One of the more dominant features of Berlin’s central skyline is a row of apartment towers running along the southern side of Leipziger Straße. The apartment towers, along with buildings running on the northern side of the street, were built as an ensemble by the DDR between 1969 and 1982 and are referred to as the Leipziger Straße Complex.
Leipziger Straße was at the time, and remains today, an important and busy thoroughfare through downtown Berlin. DDR urban planners decided that they would create a new urban neighborhood that reflected socialist - rather than capitalist - values. The project would feature mixed-use facilities and more modern (socialist) architecture.
Construction was begun in 1969 with the demolition of all the remaining pre-war buildings in the neighborhood. Over the next 13 years, a series of apartment towers were built on both the north and south sides of Leipziger Straße. The towers on the south side of the street are all much taller than those on the north side, but most of the buildings were made with space on the bottom two floors for stores, resaurants, and cultural centers.
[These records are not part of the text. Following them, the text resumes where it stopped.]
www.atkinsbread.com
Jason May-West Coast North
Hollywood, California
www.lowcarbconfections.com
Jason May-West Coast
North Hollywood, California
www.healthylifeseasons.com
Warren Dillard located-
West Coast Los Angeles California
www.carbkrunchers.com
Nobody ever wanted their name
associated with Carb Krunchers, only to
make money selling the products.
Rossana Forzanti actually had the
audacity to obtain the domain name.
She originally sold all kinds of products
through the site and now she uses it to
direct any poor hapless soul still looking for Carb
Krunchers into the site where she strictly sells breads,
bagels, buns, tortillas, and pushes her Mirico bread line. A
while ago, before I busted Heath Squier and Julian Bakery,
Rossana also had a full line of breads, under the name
Due to the close proximity to the wall and the anti-communist Axel Springer newspaper headquarters just on the other side, some people think that the towers were meant as architectural propaganda, the idea being “see all the nice things that socialism can build?” However, there’s no strong evidence that this was the case.
Nonetheless, the Leipziger Straße Complex clearly was important for DDR authorities: they put it on a stamp in 1979.
The apartment towers immediately became a very desirable place to live, both for DDR citizens and for foreigners. In particular western diplomats and journalists often rented flats in the apartment towers due to their proximity to the DDR’s governmental and press agencies. This meant, of course, that the apartments were heavily watched by the East German secret police, the Stasi.
After reunification in 1990, the buildings were gradually renovated and updated. Some of the towers, particularly those on the northern side of Leipziger Straße, received completely new (and in my opinion, ugly) facades.
Interestingly, the apartment towers themselves have remained highly desirable. There aren’t that many tall apartment buildings in Berlin, let alone so close to the city center. The apartments have become yet another symbol of Berlin’s continuing struggle with gentrification and the overall lack of suitable housing.